By Cherian Thomas/Bloomberg
India’s monsoon may bring sufficient rain this year to boost farm production, curbing food prices that have kept inflation above the central bank’s target.
The June-to-September rainy season will be 95% of the average reported between 1941 and 1990, a level considered normal, India’s weather office said on 19 April.
Rains are critical to India as only two-fifths of its farmland is irrigated. Prices of wheat, lentils and other agricultural products have risen twice as fast as manufactured goods in the past year, leading to two state election losses in February for Prime Minister Manmohan Singh’s government.

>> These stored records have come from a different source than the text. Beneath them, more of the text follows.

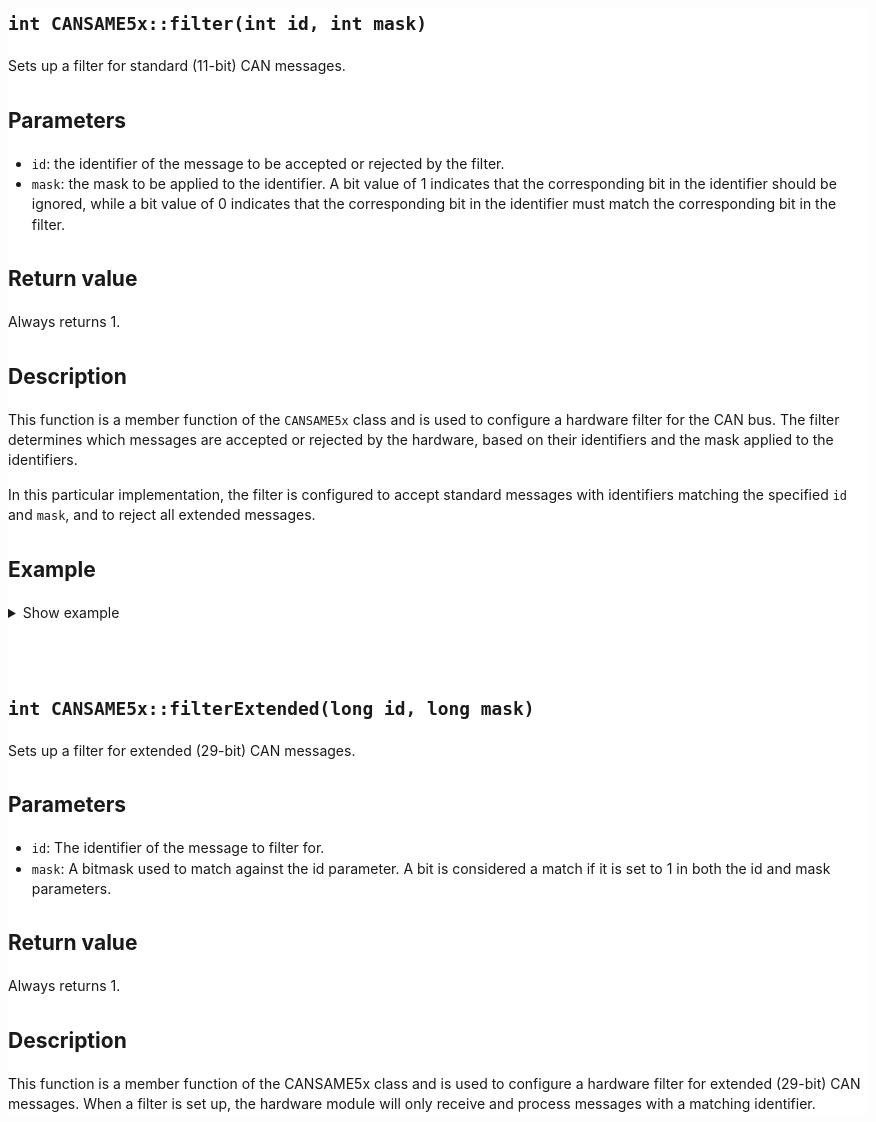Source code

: 
## `int CANSAME5x::filter(int id, int mask)`

Sets up a filter for standard (11-bit) CAN messages.

## Parameters

- `id`: the identifier of the message to be accepted or rejected by the filter.
- `mask`: the mask to be applied to the identifier. A bit value of 1 indicates that the corresponding bit in the identifier should be ignored, while a bit value of 0 indicates that the corresponding bit in the identifier must match the corresponding bit in the filter.

## Return value

Always returns 1.

## Description

This function is a member function of the `CANSAME5x` class and is used to configure a hardware filter for the CAN bus. The filter determines which messages are accepted or rejected by the hardware, based on their identifiers and the mask applied to the identifiers.

In this particular implementation, the filter is configured to accept standard messages with identifiers matching the specified `id` and `mask`, and to reject all extended messages.

## Example
<details><summary>Show example</summary></details>
<br>
<br>

## `int CANSAME5x::filterExtended(long id, long mask)`

Sets up a filter for extended (29-bit) CAN messages.

## Parameters

- `id`: The identifier of the message to filter for.
- `mask`:  A bitmask used to match against the id parameter. A bit is considered a match if it is set to 1 in both the id and mask parameters.

## Return value

Always returns 1.

## Description

This function is a member function of the CANSAME5x class and is used to configure a hardware filter for extended (29-bit) CAN messages. When a filter is set up, the hardware module will only receive and process messages with a matching identifier.
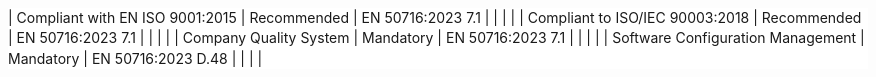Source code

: | Compliant with EN ISO 9001:2015                                                                                                                                                                 | Recommended        | EN 50716:2023 7.1                                                                                                                                                                                                                                                                                                                                                     |                                                                                                                                                                                                                                                                                                                                          |                                                                                                                                                                                                                                                                                                                                                                                                                    |                |
| Compliant to ISO/IEC 90003:2018                                                                                                                                                                 | Recommended        | EN 50716:2023 7.1                                                                                                                                                                                                                                                                                                                                                     |                                                                                                                                                                                                                                                                                                                                          |                                                                                                                                                                                                                                                                                                                                                                                                                    |                |
| Company Quality System                                                                                                                                                                          | Mandatory          | EN 50716:2023 7.1                                                                                                                                                                                                                                                                                                                                                     |                                                                                                                                                                                                                                                                                                                                          |                                                                                                                                                                                                                                                                                                                                                                                                                    |                |
| Software Configuration Management                                                                                                                                                               | Mandatory          | EN 50716:2023 D.48                                                                                                                                                                                                                                                                                                                                                    |                                                                                                                                                                                                                                                                                                                                          |                                                                                                                                                                                                                                                                                                                                                                                                                    |                |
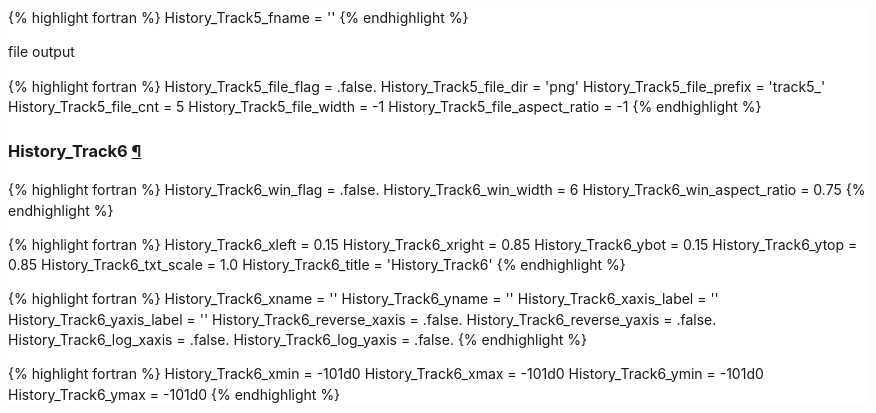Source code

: 
{% highlight fortran %}
History_Track5_fname = ''
{% endhighlight %}


file output

{% highlight fortran %}
History_Track5_file_flag = .false.
History_Track5_file_dir = 'png'
History_Track5_file_prefix = 'track5_'
History_Track5_file_cnt = 5
History_Track5_file_width = -1
History_Track5_file_aspect_ratio = -1
{% endhighlight %}


<h3 id="History_Track6">History_Track6 <a href="#History_Track6" title="Permalink to this location">¶</a></h3>


{% highlight fortran %}
History_Track6_win_flag = .false.
History_Track6_win_width = 6
History_Track6_win_aspect_ratio = 0.75
{% endhighlight %}


{% highlight fortran %}
History_Track6_xleft = 0.15
History_Track6_xright = 0.85
History_Track6_ybot = 0.15
History_Track6_ytop = 0.85
History_Track6_txt_scale = 1.0
History_Track6_title = 'History_Track6'
{% endhighlight %}


{% highlight fortran %}
History_Track6_xname = ''
History_Track6_yname = ''
History_Track6_xaxis_label = ''
History_Track6_yaxis_label = ''
History_Track6_reverse_xaxis = .false.
History_Track6_reverse_yaxis = .false.
History_Track6_log_xaxis = .false.
History_Track6_log_yaxis = .false.
{% endhighlight %}


{% highlight fortran %}
History_Track6_xmin = -101d0
History_Track6_xmax = -101d0
History_Track6_ymin = -101d0
History_Track6_ymax = -101d0
{% endhighlight %}
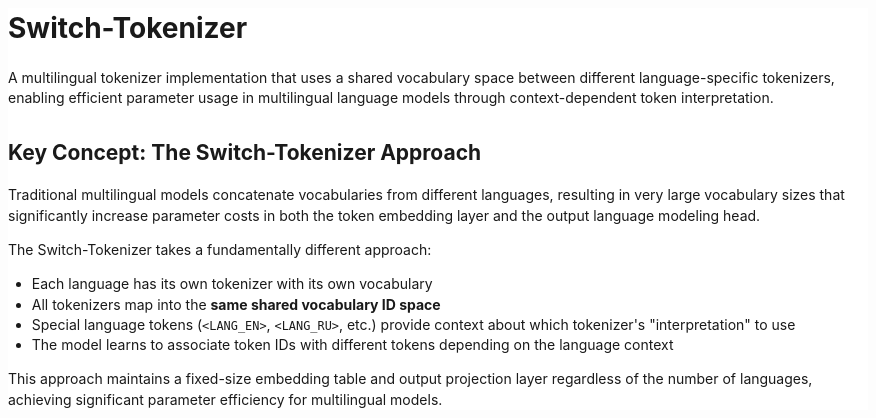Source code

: # Switch-Tokenizer

A multilingual tokenizer implementation that uses a shared vocabulary space between different language-specific tokenizers, enabling efficient parameter usage in multilingual language models through context-dependent token interpretation.

## Key Concept: The Switch-Tokenizer Approach

Traditional multilingual models concatenate vocabularies from different languages, resulting in very large vocabulary sizes that significantly increase parameter costs in both the token embedding layer and the output language modeling head.

The Switch-Tokenizer takes a fundamentally different approach:
- Each language has its own tokenizer with its own vocabulary
- All tokenizers map into the **same shared vocabulary ID space**
- Special language tokens (`<LANG_EN>`, `<LANG_RU>`, etc.) provide context about which tokenizer's "interpretation" to use
- The model learns to associate token IDs with different tokens depending on the language context

This approach maintains a fixed-size embedding table and output projection layer regardless of the number of languages, achieving significant parameter efficiency for multilingual models.
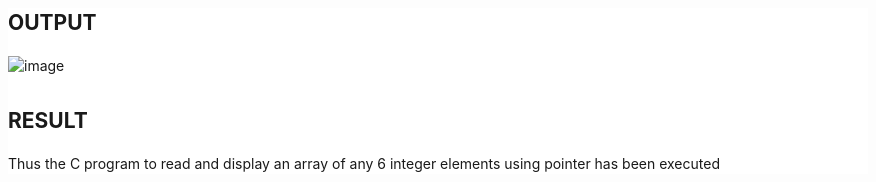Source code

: ## OUTPUT
![image](https://github.com/user-attachments/assets/bf3f3fa1-9d73-4e1f-8fff-5d7103ac1582)

 

## RESULT

Thus the C program to read and display an array of any 6 integer elements using pointer has been executed


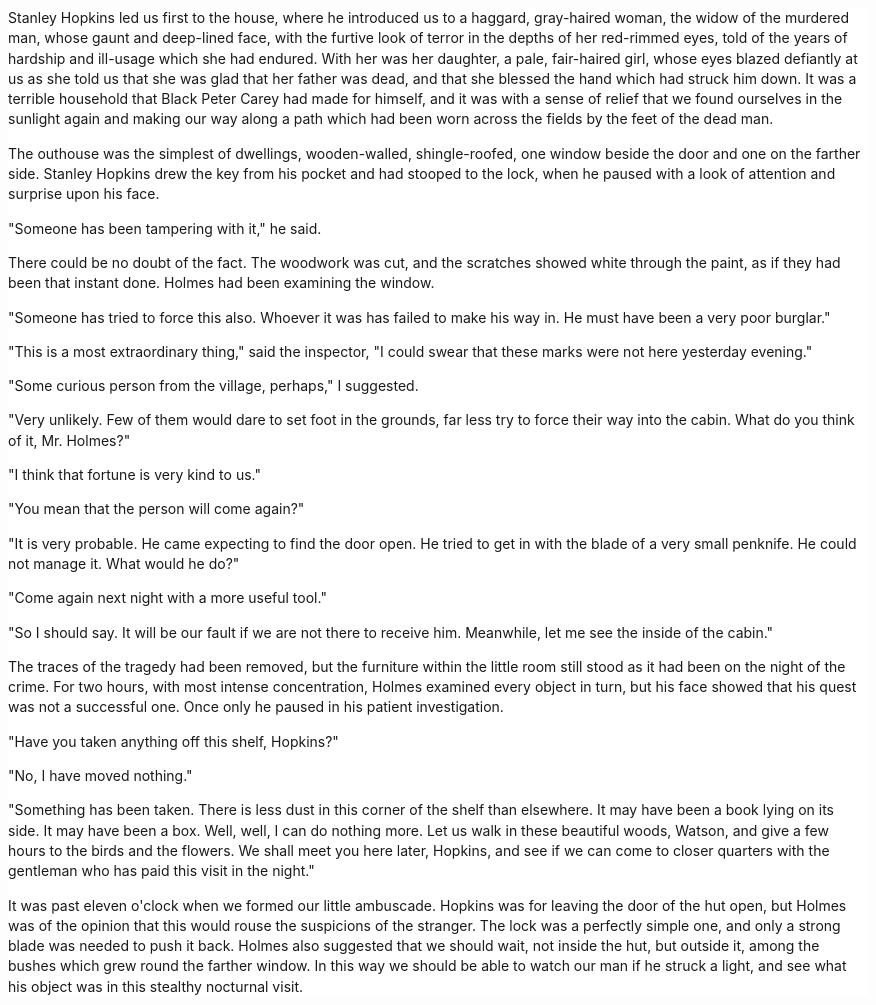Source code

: Stanley Hopkins led us first to the house, where he introduced us to a haggard, gray-haired woman, the widow of the murdered man, whose gaunt and deep-lined face, with the furtive look of terror in the depths of her red-rimmed eyes, told of the years of hardship and ill-usage which she had endured. With her was her daughter, a pale, fair-haired girl, whose eyes blazed defiantly at us as she told us that she was glad that her father was dead, and that she blessed the hand which had struck him down. It was a terrible household that Black Peter Carey had made for himself, and it was with a sense of relief that we found ourselves in the sunlight again and making our way along a path which had been worn across the fields by the feet of the dead man.

The outhouse was the simplest of dwellings, wooden-walled, shingle-roofed, one window beside the door and one on the farther side. Stanley Hopkins drew the key from his pocket and had stooped to the lock, when he paused with a look of attention and surprise upon his face.

"Someone has been tampering with it," he said.

There could be no doubt of the fact. The woodwork was cut, and the scratches showed white through the paint, as if they had been that instant done. Holmes had been examining the window.

"Someone has tried to force this also. Whoever it was has failed to make his way in. He must have been a very poor burglar."

"This is a most extraordinary thing," said the inspector, "I could swear that these marks were not here yesterday evening."

"Some curious person from the village, perhaps," I suggested.

"Very unlikely. Few of them would dare to set foot in the grounds, far less try to force their way into the cabin. What do you think of it, Mr. Holmes?"

"I think that fortune is very kind to us."

"You mean that the person will come again?"

"It is very probable. He came expecting to find the door open. He tried to get in with the blade of a very small penknife. He could not manage it. What would he do?"

"Come again next night with a more useful tool."

"So I should say. It will be our fault if we are not there to receive him. Meanwhile, let me see the inside of the cabin."

The traces of the tragedy had been removed, but the furniture within the little room still stood as it had been on the night of the crime. For two hours, with most intense concentration, Holmes examined every object in turn, but his face showed that his quest was not a successful one. Once only he paused in his patient investigation.

"Have you taken anything off this shelf, Hopkins?"

"No, I have moved nothing."

"Something has been taken. There is less dust in this corner of the shelf than elsewhere. It may have been a book lying on its side. It may have been a box. Well, well, I can do nothing more. Let us walk in these beautiful woods, Watson, and give a few hours to the birds and the flowers. We shall meet you here later, Hopkins, and see if we can come to closer quarters with the gentleman who has paid this visit in the night."

It was past eleven o'clock when we formed our little ambuscade. Hopkins was for leaving the door of the hut open, but Holmes was of the opinion that this would rouse the suspicions of the stranger. The lock was a perfectly simple one, and only a strong blade was needed to push it back. Holmes also suggested that we should wait, not inside the hut, but outside it, among the bushes which grew round the farther window. In this way we should be able to watch our man if he struck a light, and see what his object was in this stealthy nocturnal visit.
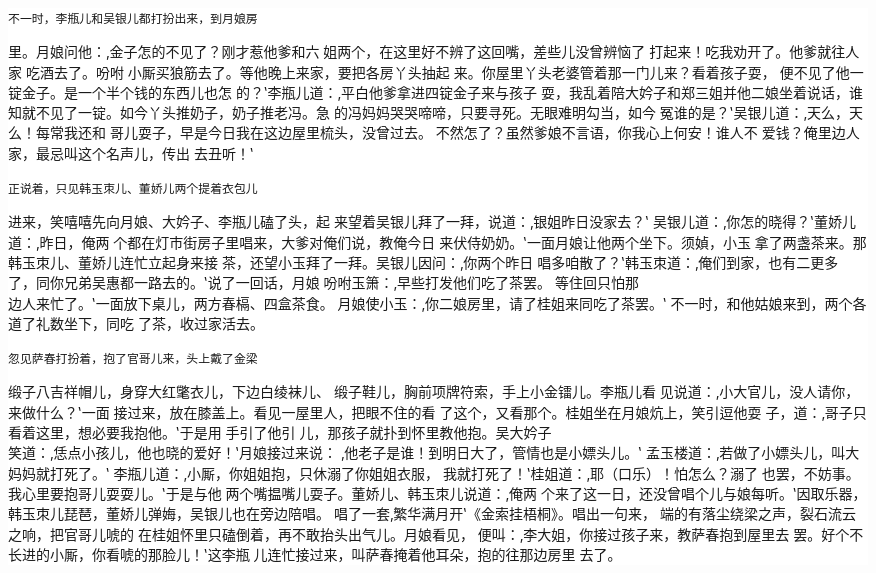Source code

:   	不一时，李瓶儿和吴银儿都打扮出来，到月娘房 
里。月娘问他：‚金子怎的不见了？刚才惹他爹和六
姐两个，在这里好不辨了这回嘴，差些儿没曾辨恼了
打起来！吃我劝开了。他爹就往人家	吃酒去了。吩咐	
小厮买狼筋去了。等他晚上来家，要把各房丫头抽起
来。你屋里丫头老婆管着那一门儿来？看着孩子耍，
便不见了他一锭金子。是一个半个钱的东西儿也怎
的？‛李瓶儿道：‚平白他爹拿进四锭金子来与孩子
耍，我乱着陪大妗子和郑三姐并他二娘坐着说话，谁
知就不见了一锭。如今丫头推奶子，奶子推老冯。急
的冯妈妈哭哭啼啼，只要寻死。无眼难明勾当，如今
冤谁的是？‛吴银儿道：‚天么，天么！每常我还和
哥儿耍子，早是今日我在这边屋里梳头，没曾过去。
不然怎了？虽然爹娘不言语，你我心上何安！谁人不
爱钱？俺里边人家，最忌叫这个名声儿，传出	去丑听！‛	 	
 
  	正说着，只见韩玉朿儿、董娇儿两个提着衣包儿	
进来，笑嘻嘻先向月娘、大妗子、李瓶儿磕了头，起
来望着吴银儿拜了一拜，说道：‚银姐昨日没家去？‛
吴银儿道：‚你怎的晓得？‛董娇儿道：‚昨日，俺两 
个都在灯市街房子里唱来，大爹对俺们说，教俺今日
来伏侍奶奶。‛一面月娘让他两个坐下。须媜，小玉
拿了两盏茶来。那韩玉朿儿、董娇儿连忙立起身来接
茶，还望小玉拜了一拜。吴银儿因问：‚你两个昨日
唱多咱散了？‛韩玉朿道：‚俺们到家，也有二更多
了，同你兄弟吴惠都一路去的。‛说了一回话，月娘
吩咐玉箫：‚早些打发他们吃了茶罢。	等住回只怕那	
边人来忙了。‛一面放下桌儿，两方春槅、四盒茶食。
月娘使小玉：‚你二娘房里，请了桂姐来同吃了茶罢。‛
不一时，和他姑娘来到，两个各道了礼数坐下，同吃
了茶，收过家活去。	 	
 
  	忽见萨春打扮着，抱了官哥儿来，头上戴了金梁	
缎子八吉祥帽儿，身穿大红氅衣儿，下边白绫袜儿、
缎子鞋儿，胸前项牌符索，手上小金镭儿。李瓶儿看
见说道：‚小大官儿，没人请你，来做什么？‛一面
接过来，放在膝盖上。看见一屋里人，把眼不住的看
了这个，又看那个。桂姐坐在月娘炕上，笑引逗他耍
子，道：‚哥子只看着这里，想必要我抱他。‛于是用 
手引了他引	儿，那孩子就扑到怀里教他抱。吴大妗子	
笑道：‚恁点小孩儿，他也晓的爱好！‛月娘接过来说：
‚他老子是谁！到明日大了，管情也是小嫖头儿。‛
孟玉楼道：‚若做了小嫖头儿，叫大妈妈就打死了。‛
李瓶儿道：‚小厮，你姐姐抱，只休溺了你姐姐衣服，
我就打死了！‛桂姐道：‚耶（口乐）！怕怎么？溺了
也罢，不妨事。我心里要抱哥儿耍耍儿。‛于是与他
两个嘴揾嘴儿耍子。董娇儿、韩玉朿儿说道：‚俺两
个来了这一日，还没曾唱个儿与娘每听。‛因取乐器，
韩玉朿儿琵琶，董娇儿弹娒，吴银儿也在旁边陪唱。
唱了一套‚繁华满月开‛《金索挂梧桐》。唱出一句来，
端的有落尘绕梁之声，裂石流云之响，把官哥儿唬的
在桂姐怀里只磕倒着，再不敢抬头出气儿。月娘看见，
便叫：‚李大姐，你接过孩子来，教萨春抱到屋里去
罢。好个不长进的小厮，你看唬的那脸儿！‛这李瓶
儿连忙接过来，叫萨春掩着他耳朵，抱的往那边房里
去了。	 	
 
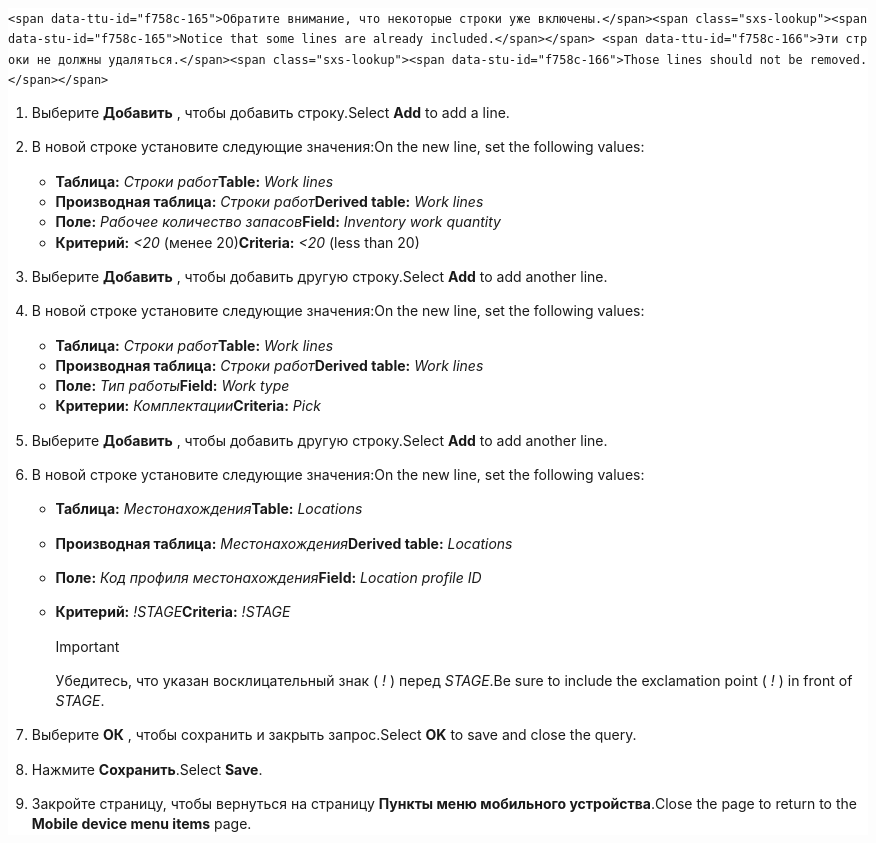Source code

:     <span data-ttu-id="f758c-165">Обратите внимание, что некоторые строки уже включены.</span><span class="sxs-lookup"><span data-stu-id="f758c-165">Notice that some lines are already included.</span></span> <span data-ttu-id="f758c-166">Эти строки не должны удаляться.</span><span class="sxs-lookup"><span data-stu-id="f758c-166">Those lines should not be removed.</span></span>

1. <span data-ttu-id="f758c-167">Выберите **Добавить** , чтобы добавить строку.</span><span class="sxs-lookup"><span data-stu-id="f758c-167">Select **Add** to add a line.</span></span>
1. <span data-ttu-id="f758c-168">В новой строке установите следующие значения:</span><span class="sxs-lookup"><span data-stu-id="f758c-168">On the new line, set the following values:</span></span>

    - <span data-ttu-id="f758c-169">**Таблица:** *Строки работ*</span><span class="sxs-lookup"><span data-stu-id="f758c-169">**Table:** *Work lines*</span></span>
    - <span data-ttu-id="f758c-170">**Производная таблица:** *Строки работ*</span><span class="sxs-lookup"><span data-stu-id="f758c-170">**Derived table:** *Work lines*</span></span>
    - <span data-ttu-id="f758c-171">**Поле:** *Рабочее количество запасов*</span><span class="sxs-lookup"><span data-stu-id="f758c-171">**Field:** *Inventory work quantity*</span></span>
    - <span data-ttu-id="f758c-172">**Критерий:** *\<20* (менее 20)</span><span class="sxs-lookup"><span data-stu-id="f758c-172">**Criteria:** *\<20* (less than 20)</span></span>

1. <span data-ttu-id="f758c-173">Выберите **Добавить** , чтобы добавить другую строку.</span><span class="sxs-lookup"><span data-stu-id="f758c-173">Select **Add** to add another line.</span></span>
1. <span data-ttu-id="f758c-174">В новой строке установите следующие значения:</span><span class="sxs-lookup"><span data-stu-id="f758c-174">On the new line, set the following values:</span></span>

    - <span data-ttu-id="f758c-175">**Таблица:** *Строки работ*</span><span class="sxs-lookup"><span data-stu-id="f758c-175">**Table:** *Work lines*</span></span>
    - <span data-ttu-id="f758c-176">**Производная таблица:** *Строки работ*</span><span class="sxs-lookup"><span data-stu-id="f758c-176">**Derived table:** *Work lines*</span></span>
    - <span data-ttu-id="f758c-177">**Поле:** *Тип работы*</span><span class="sxs-lookup"><span data-stu-id="f758c-177">**Field:** *Work type*</span></span>
    - <span data-ttu-id="f758c-178">**Критерии:** *Комплектации*</span><span class="sxs-lookup"><span data-stu-id="f758c-178">**Criteria:** *Pick*</span></span>

1. <span data-ttu-id="f758c-179">Выберите **Добавить** , чтобы добавить другую строку.</span><span class="sxs-lookup"><span data-stu-id="f758c-179">Select **Add** to add another line.</span></span>
1. <span data-ttu-id="f758c-180">В новой строке установите следующие значения:</span><span class="sxs-lookup"><span data-stu-id="f758c-180">On the new line, set the following values:</span></span>

    - <span data-ttu-id="f758c-181">**Таблица:** *Местонахождения*</span><span class="sxs-lookup"><span data-stu-id="f758c-181">**Table:** *Locations*</span></span>
    - <span data-ttu-id="f758c-182">**Производная таблица:** *Местонахождения*</span><span class="sxs-lookup"><span data-stu-id="f758c-182">**Derived table:** *Locations*</span></span>
    - <span data-ttu-id="f758c-183">**Поле:** *Код профиля местонахождения*</span><span class="sxs-lookup"><span data-stu-id="f758c-183">**Field:** *Location profile ID*</span></span>
    - <span data-ttu-id="f758c-184">**Критерий:** *!STAGE*</span><span class="sxs-lookup"><span data-stu-id="f758c-184">**Criteria:** *!STAGE*</span></span>

        > [!IMPORTANT]
        > <span data-ttu-id="f758c-185">Убедитесь, что указан восклицательный знак ( *!* ) перед *STAGE*.</span><span class="sxs-lookup"><span data-stu-id="f758c-185">Be sure to include the exclamation point ( *!* ) in front of *STAGE*.</span></span>

1. <span data-ttu-id="f758c-186">Выберите **ОК** , чтобы сохранить и закрыть запрос.</span><span class="sxs-lookup"><span data-stu-id="f758c-186">Select **OK** to save and close the query.</span></span>
1. <span data-ttu-id="f758c-187">Нажмите **Сохранить**.</span><span class="sxs-lookup"><span data-stu-id="f758c-187">Select **Save**.</span></span>
1. <span data-ttu-id="f758c-188">Закройте страницу, чтобы вернуться на страницу **Пункты меню мобильного устройства**.</span><span class="sxs-lookup"><span data-stu-id="f758c-188">Close the page to return to the **Mobile device menu items** page.</span></span>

“This is good news for the government,” said Saumitra Chaudhuri, chief economist at New Delhi-based rating company ICRA Ltd., partly owned by Moody’s Investors Service. “However, the critical factor is the distribution of rainfall, which is rarely mentioned in the weather forecast,” he added.
India’s weather department reported rains were 100% of the long period average last year. Still, agricultural growth slowed to 2.7% in the year ended 31 March from 6% in the previous year as uneven distribution of rainfall hurt production of monsoon oil seeds and coarse cereals.
India’s United Progressive Alliance government is importing wheat for the first time in six years, banned export of pulses and cut import tax on edible oil to curb farm prices that have risen at 10.7% in the week ended 31 March compared with 5.8% price gains for manufactured products.
RBI Governor Y.V. Reddy, who aims to trim inflation to between 5% and 5.5% this year, is due to release the central bank’s next monetary policy statement in Mumbai on 24 April. The key wholesale price inflation index was 5.74% in the week ending 31 March and has held above Reddy’s target since December.
“If you look at the way inflation has been moving, farm products have been the main contributors,” said Harish Menon, an economist at ING Vysya Bank Ltd. in Mumbai. “Larger supply will certainly help prices to cool,” reducing the pressure on the RBI to increase interest rates.
Rising interest rates prompted Goldman Sachs Group Inc. economists Tushar Poddar and Mark Tan to say this month that India faces the risk of stagflation. Inflation may accelerate due to supply constraints and the economy may slow because of continued interest rate increases.
Climbing borrowing costs will curb growth in Asia’s fourth- largest economy to 8.4% in the year starting 1 April, the International Monetary Fund (IMF) said last week. The Asian Development Bank and Goldman Sachs estimate the economy to grow 8% this year. India’s economy probably grew 9.2% in the year ended 31 March, according to the government forecast.
Abundant rainfall boosts the incomes of the country’s 700 million rural dwellers, increasing spending on goods such as motorcycles produced by Hero Honda Motors Ltd. and fuelling economic growth.
“The monsoon and distribution is crucial for the consumer goods companies,” said Abhijeet Kundu, an equity analyst at Prabhudas Lilladher Pvt. in Mumbai. “Should the monsoon turn unfavorable, it damps demand for goods in rural areas” as lower income forces buyers to cut spending.
Rural consumers account for about 40% of sales for companies including Hindustan Lever Ltd., the country’s biggest maker of household products, and Britannia Industries Ltd., an Indian cookie maker.
The Bombay Stock Exchange 14-stock Fast Moving Consumer Goods (FMCG) Index, which includes Hindustan Lever, Britannia and ITC Ltd., India’s biggest cigarette maker, has declined 19% in the past year, according to data compiled by Bloomberg.